Let me get this straight. This past week we learned that the Harper Regime spent $53.8 million in 2009-10 spinning their "Economic" Action Plan to a gullible populace - a budget that is more than the annual advertising budget for the entire federal government before 2006, the year the Regime took power. That's bad enough, right? But the Regime's spending on spin in general has also tripled since that year, going from $41. 3 million in 2005-06 to $136.3 million in 2009-10. I wish I could say I'm surprised, but, unfortunately, such bad behaviour from the Harperites has become the norm, to be expected. No one - least of all the media - is shocked any more since it's become so commonplace.
We also learned this past week that Our Glorious Leader (John Doyle's term, which alternates for him with Hair-in-the-Fridge) ran up the PS by 33,000 employees and wages by $5 billion since 2006. And, now, demonstrable hypocrite that he is, he's instructed one of his bulldogs, Tony the Pork-Barreller, to slash and burn the PS in the interests of the festishized deficit, a strategy which of course is a smoke screen for introducing "efficiencies" - a common neoliberal tactic in the private sector - a euphemism for firing people.
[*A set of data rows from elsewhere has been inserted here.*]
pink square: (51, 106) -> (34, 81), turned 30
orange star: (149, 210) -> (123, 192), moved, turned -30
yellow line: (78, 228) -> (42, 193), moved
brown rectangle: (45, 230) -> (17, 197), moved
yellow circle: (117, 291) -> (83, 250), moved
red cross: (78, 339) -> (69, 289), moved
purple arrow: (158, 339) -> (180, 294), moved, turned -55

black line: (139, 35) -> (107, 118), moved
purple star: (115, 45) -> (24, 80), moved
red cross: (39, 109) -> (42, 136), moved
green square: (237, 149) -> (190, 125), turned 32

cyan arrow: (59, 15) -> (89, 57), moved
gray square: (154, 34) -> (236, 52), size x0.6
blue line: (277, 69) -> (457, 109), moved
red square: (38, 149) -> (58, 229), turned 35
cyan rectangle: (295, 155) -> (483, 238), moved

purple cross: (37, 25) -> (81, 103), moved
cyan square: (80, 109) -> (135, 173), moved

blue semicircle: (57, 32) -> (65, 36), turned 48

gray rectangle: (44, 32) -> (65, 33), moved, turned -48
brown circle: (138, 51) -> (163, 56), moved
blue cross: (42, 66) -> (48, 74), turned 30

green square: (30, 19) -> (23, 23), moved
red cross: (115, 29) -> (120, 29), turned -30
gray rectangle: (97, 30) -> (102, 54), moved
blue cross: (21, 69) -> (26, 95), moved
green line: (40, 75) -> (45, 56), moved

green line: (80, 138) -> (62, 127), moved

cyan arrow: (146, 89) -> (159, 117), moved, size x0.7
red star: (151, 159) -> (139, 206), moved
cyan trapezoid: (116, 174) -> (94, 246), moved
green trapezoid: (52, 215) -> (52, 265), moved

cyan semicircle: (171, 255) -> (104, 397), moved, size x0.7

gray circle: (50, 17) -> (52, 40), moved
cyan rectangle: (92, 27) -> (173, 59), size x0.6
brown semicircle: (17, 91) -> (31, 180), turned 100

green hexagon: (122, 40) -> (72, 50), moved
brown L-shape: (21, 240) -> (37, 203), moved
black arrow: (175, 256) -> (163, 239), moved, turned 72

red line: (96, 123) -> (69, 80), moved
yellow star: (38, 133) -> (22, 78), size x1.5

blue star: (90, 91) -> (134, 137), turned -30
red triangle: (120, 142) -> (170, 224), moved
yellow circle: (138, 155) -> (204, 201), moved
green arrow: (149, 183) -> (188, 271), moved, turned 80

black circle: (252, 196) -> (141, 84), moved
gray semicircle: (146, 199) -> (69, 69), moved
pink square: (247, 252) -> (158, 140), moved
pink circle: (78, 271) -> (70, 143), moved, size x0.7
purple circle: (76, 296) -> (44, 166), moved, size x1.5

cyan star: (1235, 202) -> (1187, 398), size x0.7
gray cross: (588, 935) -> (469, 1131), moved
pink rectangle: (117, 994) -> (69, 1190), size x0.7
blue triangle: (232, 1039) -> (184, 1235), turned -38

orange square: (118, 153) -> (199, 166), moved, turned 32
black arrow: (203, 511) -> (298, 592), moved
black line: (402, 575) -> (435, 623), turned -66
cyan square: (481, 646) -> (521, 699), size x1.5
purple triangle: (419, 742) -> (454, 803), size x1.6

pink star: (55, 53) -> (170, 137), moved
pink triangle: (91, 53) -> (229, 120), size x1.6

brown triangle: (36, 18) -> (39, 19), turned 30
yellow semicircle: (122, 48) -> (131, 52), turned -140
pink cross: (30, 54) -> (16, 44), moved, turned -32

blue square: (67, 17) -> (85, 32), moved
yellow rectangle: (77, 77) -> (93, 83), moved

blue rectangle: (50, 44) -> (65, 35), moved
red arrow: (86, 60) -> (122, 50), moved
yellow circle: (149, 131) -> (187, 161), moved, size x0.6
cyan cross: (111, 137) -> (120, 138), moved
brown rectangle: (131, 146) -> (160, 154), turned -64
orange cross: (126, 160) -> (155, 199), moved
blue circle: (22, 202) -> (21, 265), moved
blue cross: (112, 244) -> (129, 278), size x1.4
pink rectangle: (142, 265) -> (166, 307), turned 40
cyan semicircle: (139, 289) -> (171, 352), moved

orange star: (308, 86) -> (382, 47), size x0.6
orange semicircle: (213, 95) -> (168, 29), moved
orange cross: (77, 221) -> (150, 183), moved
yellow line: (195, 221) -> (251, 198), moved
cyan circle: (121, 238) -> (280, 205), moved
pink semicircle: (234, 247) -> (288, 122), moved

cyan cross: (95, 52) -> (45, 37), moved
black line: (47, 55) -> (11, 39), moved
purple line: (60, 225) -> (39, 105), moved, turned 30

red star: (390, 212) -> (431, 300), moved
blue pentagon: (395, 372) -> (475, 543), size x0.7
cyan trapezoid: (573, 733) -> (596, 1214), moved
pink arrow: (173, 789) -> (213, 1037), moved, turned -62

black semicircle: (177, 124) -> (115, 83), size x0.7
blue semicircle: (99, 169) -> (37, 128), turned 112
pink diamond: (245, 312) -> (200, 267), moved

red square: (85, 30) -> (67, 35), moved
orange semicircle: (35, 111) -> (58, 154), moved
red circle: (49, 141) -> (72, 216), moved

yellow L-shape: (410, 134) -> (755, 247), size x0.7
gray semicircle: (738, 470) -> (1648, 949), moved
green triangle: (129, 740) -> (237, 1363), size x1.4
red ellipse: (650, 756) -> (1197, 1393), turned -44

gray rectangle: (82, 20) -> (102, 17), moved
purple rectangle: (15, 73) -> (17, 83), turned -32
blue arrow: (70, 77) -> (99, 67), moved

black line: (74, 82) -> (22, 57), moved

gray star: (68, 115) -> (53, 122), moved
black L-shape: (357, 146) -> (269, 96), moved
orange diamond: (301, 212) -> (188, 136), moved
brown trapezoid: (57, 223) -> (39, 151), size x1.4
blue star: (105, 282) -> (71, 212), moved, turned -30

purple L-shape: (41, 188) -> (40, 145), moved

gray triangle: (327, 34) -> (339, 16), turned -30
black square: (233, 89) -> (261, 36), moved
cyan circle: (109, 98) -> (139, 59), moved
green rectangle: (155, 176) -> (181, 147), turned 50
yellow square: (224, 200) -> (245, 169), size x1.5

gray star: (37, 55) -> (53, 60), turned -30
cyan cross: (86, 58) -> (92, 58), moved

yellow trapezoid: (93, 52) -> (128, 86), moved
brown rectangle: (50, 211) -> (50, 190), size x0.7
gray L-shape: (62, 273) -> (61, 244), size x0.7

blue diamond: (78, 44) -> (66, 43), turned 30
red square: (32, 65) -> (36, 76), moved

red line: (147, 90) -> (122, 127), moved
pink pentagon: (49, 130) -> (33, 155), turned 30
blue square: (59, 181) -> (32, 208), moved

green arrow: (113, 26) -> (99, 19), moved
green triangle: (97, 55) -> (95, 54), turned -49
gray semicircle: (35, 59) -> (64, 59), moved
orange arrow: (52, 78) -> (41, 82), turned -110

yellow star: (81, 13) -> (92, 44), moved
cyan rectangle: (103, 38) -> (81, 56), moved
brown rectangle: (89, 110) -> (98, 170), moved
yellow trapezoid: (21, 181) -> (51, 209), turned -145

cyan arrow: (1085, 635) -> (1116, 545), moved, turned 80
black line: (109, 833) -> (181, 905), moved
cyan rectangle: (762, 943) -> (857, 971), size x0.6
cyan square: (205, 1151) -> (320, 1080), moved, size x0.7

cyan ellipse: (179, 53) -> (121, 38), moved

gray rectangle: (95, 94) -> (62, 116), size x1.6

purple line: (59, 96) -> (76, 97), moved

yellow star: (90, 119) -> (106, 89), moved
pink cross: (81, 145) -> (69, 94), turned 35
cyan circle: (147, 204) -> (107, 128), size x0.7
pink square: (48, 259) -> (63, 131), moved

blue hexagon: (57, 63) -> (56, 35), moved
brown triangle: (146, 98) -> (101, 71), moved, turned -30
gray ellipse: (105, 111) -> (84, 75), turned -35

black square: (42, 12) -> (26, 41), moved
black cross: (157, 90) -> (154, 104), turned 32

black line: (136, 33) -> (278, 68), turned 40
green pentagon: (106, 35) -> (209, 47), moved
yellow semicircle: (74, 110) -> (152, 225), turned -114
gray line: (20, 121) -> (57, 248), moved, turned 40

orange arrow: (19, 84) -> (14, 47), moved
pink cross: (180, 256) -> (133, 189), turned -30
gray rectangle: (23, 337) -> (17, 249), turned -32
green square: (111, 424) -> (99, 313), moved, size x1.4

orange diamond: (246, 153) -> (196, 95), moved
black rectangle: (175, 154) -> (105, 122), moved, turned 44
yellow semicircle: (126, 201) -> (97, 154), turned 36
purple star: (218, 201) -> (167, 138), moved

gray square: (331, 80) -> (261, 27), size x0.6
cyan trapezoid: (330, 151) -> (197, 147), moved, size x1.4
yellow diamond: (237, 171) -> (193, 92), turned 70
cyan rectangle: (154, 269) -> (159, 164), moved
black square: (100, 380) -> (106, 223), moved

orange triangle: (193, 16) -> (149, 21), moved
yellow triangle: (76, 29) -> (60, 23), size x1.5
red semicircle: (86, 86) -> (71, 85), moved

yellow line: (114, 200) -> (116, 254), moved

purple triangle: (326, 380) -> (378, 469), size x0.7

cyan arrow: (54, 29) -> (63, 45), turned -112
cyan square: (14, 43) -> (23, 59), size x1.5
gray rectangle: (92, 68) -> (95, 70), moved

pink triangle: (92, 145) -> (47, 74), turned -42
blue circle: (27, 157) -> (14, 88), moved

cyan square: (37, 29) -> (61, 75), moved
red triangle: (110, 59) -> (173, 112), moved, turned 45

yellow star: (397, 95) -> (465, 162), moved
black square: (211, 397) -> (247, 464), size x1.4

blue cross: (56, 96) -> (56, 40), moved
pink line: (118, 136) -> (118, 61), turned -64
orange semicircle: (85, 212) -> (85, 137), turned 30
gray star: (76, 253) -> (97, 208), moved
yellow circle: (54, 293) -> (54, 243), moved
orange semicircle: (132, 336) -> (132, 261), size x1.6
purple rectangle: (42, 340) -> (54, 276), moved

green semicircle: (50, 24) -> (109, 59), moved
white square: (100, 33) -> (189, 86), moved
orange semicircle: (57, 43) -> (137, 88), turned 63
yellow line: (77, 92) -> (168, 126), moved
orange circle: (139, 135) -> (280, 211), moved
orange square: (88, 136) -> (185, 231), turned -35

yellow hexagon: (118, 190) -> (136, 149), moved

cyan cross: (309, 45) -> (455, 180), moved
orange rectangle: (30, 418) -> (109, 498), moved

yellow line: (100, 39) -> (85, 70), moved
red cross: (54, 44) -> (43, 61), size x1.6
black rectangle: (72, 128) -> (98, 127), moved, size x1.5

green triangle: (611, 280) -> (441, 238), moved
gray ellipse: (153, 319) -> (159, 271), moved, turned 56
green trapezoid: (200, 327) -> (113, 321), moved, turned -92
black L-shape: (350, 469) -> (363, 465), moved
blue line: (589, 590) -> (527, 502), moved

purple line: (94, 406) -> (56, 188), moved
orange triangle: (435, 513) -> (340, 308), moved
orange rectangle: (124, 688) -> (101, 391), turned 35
Oh, yeah, and we also learned on the occasion of yet another completely unnecessary corporate tax cut - even several neoclassical economists said it was not called for in these recessionary times - that Canadian businesses are sitting on more than $583 billion in Canadian currency and deposits and more than $276 billion in foreign currency. That's not to mention what is stashed away in tax havens like the Bahamas. Thanks, Steve, for the New Year's present. See you at the Fords or at our place offshore soon.
And of course before all these revelations this past week, let's not forget who slashed the GST by 2% to keep the red meat hounds from yapping more and who blew a substantial Liberal surplus recklessly. These indulgences were such sound economic policies, yah?
We're sinking, as I've suggested several times in this blog, and still we have no job initiating strategies. Why? Because neoliberal captialism thrives on a financial crisis. It's always a marvellous opportunity to introduce measures that will benefit the financial class and their neoliberal buddies - a sort of variation on Naoimi Klein's shock doctrine - in the name of emergency measures while the populace is in a condition of alarm and extremely receptive to spin.
We must find a way to begin educating the mainstream media about how deeply they themselves are inscribed in neoliberal ideology, as the three stories defending CEO salaries this past week clearly indicate, and we may have to begin moving from protest to reveolution of some sort, I'm beginiing to think, before this Regime becomes a full-fledged neoliberal fascist one. What emerges from the occupy movement in the spring is the key.